## [WHAT YOU HAVE TO DO]
Extract the complete listing and output it unchanged.

## [RECORD EXCERPTS]
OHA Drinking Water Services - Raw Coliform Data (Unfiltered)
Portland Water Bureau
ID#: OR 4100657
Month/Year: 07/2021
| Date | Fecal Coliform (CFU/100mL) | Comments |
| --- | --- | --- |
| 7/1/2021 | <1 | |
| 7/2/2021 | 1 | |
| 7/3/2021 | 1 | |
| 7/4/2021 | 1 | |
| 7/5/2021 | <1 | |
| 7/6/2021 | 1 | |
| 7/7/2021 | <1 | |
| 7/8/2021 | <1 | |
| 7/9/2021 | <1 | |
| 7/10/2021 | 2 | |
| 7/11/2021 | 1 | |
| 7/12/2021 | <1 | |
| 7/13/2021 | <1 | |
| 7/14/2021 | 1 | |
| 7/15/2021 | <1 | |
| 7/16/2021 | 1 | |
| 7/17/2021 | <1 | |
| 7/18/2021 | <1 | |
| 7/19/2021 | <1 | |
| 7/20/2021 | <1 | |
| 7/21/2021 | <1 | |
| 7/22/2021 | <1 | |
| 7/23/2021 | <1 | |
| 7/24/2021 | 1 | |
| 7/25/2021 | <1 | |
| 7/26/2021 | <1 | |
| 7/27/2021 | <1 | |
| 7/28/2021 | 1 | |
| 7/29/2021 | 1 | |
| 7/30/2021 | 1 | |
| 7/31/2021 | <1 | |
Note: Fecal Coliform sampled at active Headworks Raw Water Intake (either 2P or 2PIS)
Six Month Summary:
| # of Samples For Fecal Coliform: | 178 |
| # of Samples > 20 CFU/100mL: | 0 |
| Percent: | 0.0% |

## [SOLUTION BELOW]
OHA Drinking Water Services - Raw Coliform Data (Unfiltered)
Portland Water Bureau
ID#: OR 4100657
Month/Year: 07/2021
| Date | Fecal Coliform (CFU/100mL) | Comments |
| --- | --- | --- |
| 7/1/2021 | <1 | |
| 7/2/2021 | 1 | |
| 7/3/2021 | 1 | |
| 7/4/2021 | 1 | |
| 7/5/2021 | <1 | |
| 7/6/2021 | 1 | |
| 7/7/2021 | <1 | |
| 7/8/2021 | <1 | |
| 7/9/2021 | <1 | |
| 7/10/2021 | 2 | |
| 7/11/2021 | 1 | |
| 7/12/2021 | <1 | |
| 7/13/2021 | <1 | |
| 7/14/2021 | 1 | |
| 7/15/2021 | <1 | |
| 7/16/2021 | 1 | |
| 7/17/2021 | <1 | |
| 7/18/2021 | <1 | |
| 7/19/2021 | <1 | |
| 7/20/2021 | <1 | |
| 7/21/2021 | <1 | |
| 7/22/2021 | <1 | |
| 7/23/2021 | <1 | |
| 7/24/2021 | 1 | |
| 7/25/2021 | <1 | |
| 7/26/2021 | <1 | |
| 7/27/2021 | <1 | |
| 7/28/2021 | 1 | |
| 7/29/2021 | 1 | |
| 7/30/2021 | 1 | |
| 7/31/2021 | <1 | |
Note: Fecal Coliform sampled at active Headworks Raw Water Intake (either 2P or 2PIS)
Six Month Summary:
| # of Samples For Fecal Coliform: | 178 |
| # of Samples > 20 CFU/100mL: | 0 |
| Percent: | 0.0% |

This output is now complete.